Abstract:
Objective To assess the feasibility, usability and
acceptability of two non-invasive, multiparameter,
continuous physiological monitoring (MCPM) technologies
for use in neonates within a resource-constrained
healthcare setting in sub-Saharan Africa.
Design A qualitative study using in-depth interviews
and direct observations to describe healthcare
professional and caregiver perspectives and experiences
with investigational MCPM technologies from
EarlySense and Sibel compared with selected reference
technologies.
Setting Pumwani Maternity Hospital is a public, high volume, tertiary hospital in Nairobi, Kenya.

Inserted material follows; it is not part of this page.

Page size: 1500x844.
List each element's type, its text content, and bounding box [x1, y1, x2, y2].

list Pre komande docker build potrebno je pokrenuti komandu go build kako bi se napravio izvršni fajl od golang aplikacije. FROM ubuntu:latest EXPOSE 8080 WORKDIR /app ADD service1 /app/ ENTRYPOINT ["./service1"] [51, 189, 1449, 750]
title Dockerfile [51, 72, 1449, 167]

Participants In-depth interviews were conducted with
five healthcare administrators, 12 healthcare providers
and 10 caregivers. Direct observations were made
of healthcare providers using the technologies on 12
neonates overall.
Results Design factors like non-invasiveness, portability,
ease-of-use and ability to measure multiple vital signs
concurrently emerged as key themes supporting
the usability and acceptability of the investigational
technologies. However, respondents also reported
feasibility challenges to implementation, including
overcrowding in the neonatal unit, lack of reliable access
to electricity and computers, and concerns about cost and
maintenance needs. To improve acceptability, respondents
highlighted the need for adequate staffing to appropriately
engage caregivers and dispel misconceptions about the
technologies.
Conclusion Study participants were positive about
the usefulness of the investigational technologies to
strengthen clinical care quality and identification of at risk neonates for better access to timely interventions.
These technologies have the potential to improve equity
of access to appropriate healthcare services and neonatal
outcomes in sub-Saharan African healthcare facilities.